Sebab, kata Pon Yaya, UUPA saat ini belum sesuai amanah MoU Helsinki. Contohnya tidak masuknya butir-butir MoU Helsinki dalam konsideran UUPA. Selain itu, kata dia, MoU Helsinki sudah menjelaskan cuma enam kewenangan pemerintah pusat di Aceh. “Selebihnya semua bisa diatur oleh Aceh sendiri,” ucapnya.
Menurut Pon Yaya, naskah akademik dan draf revisi UUPA sudah siap, tinggal penyempurnaan. DPRA dan Tim Advokasi akan melakukan Rapat Dengar Pendapat Umum (RDPU) di kabupaten/kota se-Aceh.
“Guna menyampaikan draf yang sudah ada, dan menjaring masukan-masukan dari seluruh tokoh masyarakat untuk penyempurnaan draf tersebut,” ujar Pon Yaya.
Pon Yaya menambahkan setelah RDPU itu selesai semua tim akan kembali ke DPR Aceh untuk melakukan rapat finalisasi draf revisi UUPA.

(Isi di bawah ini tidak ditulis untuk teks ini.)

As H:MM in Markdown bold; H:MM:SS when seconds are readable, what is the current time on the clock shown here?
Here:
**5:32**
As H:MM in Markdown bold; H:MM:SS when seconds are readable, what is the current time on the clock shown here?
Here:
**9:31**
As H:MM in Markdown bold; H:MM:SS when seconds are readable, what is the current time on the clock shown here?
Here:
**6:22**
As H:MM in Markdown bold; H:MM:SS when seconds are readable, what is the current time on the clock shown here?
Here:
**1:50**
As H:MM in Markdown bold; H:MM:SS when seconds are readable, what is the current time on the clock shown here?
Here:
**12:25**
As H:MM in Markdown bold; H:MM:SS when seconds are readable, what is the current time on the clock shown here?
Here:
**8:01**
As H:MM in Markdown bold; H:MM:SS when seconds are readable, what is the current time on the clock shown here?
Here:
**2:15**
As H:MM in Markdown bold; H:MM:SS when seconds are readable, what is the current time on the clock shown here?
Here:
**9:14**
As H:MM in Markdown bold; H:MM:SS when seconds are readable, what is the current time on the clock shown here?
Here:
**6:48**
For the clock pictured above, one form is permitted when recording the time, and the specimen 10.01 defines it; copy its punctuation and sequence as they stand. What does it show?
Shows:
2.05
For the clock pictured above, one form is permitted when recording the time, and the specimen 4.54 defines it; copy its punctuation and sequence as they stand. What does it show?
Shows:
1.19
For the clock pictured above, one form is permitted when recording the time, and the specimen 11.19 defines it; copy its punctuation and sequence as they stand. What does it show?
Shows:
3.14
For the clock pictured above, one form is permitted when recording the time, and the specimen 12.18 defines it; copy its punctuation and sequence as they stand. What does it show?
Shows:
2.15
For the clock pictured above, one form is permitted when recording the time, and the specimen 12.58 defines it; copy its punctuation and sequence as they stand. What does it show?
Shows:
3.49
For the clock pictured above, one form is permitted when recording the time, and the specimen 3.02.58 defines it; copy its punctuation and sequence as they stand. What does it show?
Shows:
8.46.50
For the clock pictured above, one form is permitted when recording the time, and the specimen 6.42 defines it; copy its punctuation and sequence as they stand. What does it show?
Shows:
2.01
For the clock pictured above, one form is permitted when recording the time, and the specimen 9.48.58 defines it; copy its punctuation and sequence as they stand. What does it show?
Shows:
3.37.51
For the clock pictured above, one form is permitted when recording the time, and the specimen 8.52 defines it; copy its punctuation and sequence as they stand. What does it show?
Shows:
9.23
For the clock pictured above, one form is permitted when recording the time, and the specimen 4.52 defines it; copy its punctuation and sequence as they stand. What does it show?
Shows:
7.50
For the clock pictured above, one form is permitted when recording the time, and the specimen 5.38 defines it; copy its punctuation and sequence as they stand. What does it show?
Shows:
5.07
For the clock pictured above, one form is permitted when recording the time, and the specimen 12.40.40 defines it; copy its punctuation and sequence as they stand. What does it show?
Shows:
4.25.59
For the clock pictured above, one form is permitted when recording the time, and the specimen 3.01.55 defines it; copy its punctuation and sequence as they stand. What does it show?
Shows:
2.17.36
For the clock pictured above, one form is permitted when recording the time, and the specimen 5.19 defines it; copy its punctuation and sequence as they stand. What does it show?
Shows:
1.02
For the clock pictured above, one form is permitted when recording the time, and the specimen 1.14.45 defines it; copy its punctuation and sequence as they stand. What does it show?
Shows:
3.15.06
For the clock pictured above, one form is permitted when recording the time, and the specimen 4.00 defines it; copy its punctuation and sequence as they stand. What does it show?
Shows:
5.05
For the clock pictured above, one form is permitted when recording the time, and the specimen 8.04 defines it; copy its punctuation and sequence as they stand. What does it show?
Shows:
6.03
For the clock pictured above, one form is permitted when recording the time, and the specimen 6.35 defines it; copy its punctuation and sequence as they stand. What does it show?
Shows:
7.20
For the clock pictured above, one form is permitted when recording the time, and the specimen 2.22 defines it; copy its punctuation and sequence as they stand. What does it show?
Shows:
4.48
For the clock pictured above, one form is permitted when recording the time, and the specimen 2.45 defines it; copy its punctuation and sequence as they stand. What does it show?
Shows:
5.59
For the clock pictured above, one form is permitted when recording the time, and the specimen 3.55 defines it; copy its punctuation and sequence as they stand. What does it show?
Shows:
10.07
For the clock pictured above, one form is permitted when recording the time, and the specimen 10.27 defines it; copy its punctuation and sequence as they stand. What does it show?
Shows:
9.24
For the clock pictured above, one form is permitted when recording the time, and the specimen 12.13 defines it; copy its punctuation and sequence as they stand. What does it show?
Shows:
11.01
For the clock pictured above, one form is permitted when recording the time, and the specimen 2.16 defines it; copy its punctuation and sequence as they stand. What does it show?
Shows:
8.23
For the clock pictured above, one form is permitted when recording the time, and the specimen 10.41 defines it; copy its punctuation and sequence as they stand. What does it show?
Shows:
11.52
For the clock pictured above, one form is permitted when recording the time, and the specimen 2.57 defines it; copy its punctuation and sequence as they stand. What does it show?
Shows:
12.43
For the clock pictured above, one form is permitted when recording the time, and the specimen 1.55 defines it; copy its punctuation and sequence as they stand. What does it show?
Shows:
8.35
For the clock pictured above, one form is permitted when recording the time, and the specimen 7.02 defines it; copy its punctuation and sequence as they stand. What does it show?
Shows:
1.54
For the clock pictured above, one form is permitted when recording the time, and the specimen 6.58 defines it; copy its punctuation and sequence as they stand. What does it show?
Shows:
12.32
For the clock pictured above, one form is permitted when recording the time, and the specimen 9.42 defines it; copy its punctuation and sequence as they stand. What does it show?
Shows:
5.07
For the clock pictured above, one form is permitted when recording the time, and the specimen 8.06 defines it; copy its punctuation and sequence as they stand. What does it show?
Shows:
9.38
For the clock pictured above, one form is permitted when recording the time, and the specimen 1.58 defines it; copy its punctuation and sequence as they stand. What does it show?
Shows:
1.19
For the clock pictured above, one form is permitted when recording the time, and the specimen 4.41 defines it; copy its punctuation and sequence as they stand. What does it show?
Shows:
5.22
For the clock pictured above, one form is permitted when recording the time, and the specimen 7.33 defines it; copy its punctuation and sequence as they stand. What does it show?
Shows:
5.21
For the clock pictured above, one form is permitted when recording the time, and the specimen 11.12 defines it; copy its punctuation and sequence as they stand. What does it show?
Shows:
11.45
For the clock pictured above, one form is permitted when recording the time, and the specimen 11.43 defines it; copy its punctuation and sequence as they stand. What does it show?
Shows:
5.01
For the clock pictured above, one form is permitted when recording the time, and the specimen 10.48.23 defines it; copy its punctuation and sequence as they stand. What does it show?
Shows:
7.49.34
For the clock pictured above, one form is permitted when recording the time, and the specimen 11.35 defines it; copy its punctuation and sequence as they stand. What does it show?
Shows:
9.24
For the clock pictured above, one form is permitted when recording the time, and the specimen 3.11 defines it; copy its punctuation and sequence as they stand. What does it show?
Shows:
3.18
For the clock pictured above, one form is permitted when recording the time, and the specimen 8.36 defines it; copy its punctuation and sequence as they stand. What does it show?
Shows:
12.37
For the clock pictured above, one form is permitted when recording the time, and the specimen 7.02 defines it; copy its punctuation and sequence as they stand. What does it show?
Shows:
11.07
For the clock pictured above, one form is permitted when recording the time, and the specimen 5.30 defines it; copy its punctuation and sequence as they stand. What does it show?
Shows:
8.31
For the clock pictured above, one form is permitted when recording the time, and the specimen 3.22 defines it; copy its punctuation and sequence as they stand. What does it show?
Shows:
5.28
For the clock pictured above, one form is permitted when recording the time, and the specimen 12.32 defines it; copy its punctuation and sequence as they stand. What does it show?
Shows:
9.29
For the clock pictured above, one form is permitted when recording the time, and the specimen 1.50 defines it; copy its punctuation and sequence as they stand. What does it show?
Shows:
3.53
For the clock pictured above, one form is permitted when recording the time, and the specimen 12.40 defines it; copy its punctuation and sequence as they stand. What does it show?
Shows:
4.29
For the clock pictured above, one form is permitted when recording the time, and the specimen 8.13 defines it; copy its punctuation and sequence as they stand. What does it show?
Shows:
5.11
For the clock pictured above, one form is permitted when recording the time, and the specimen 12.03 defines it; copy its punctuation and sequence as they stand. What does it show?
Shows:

Selanjutnya, kata Pon Yaya, DPRA akan memberitahukan kepada Badan Legislasi (Baleg) DPR RI bahwa sesuai pasal 269, rencana melakukan perubahan UUPA terlebih dahulu meminta pertimbangan DPR Aceh.
“Kami akan mengundang DPR RI untuk mengambil draf tersebut dalam rapat paripurna DPR Aceh,” ucap Pon Yaya.
Sebelumnya, Pon Yaya menyebut dalam draf baru UUPA banyak pasal yang ada saat ini perlu direvisi karena tidak sesuai kehendak perdamaian Aceh MoU Helsinki.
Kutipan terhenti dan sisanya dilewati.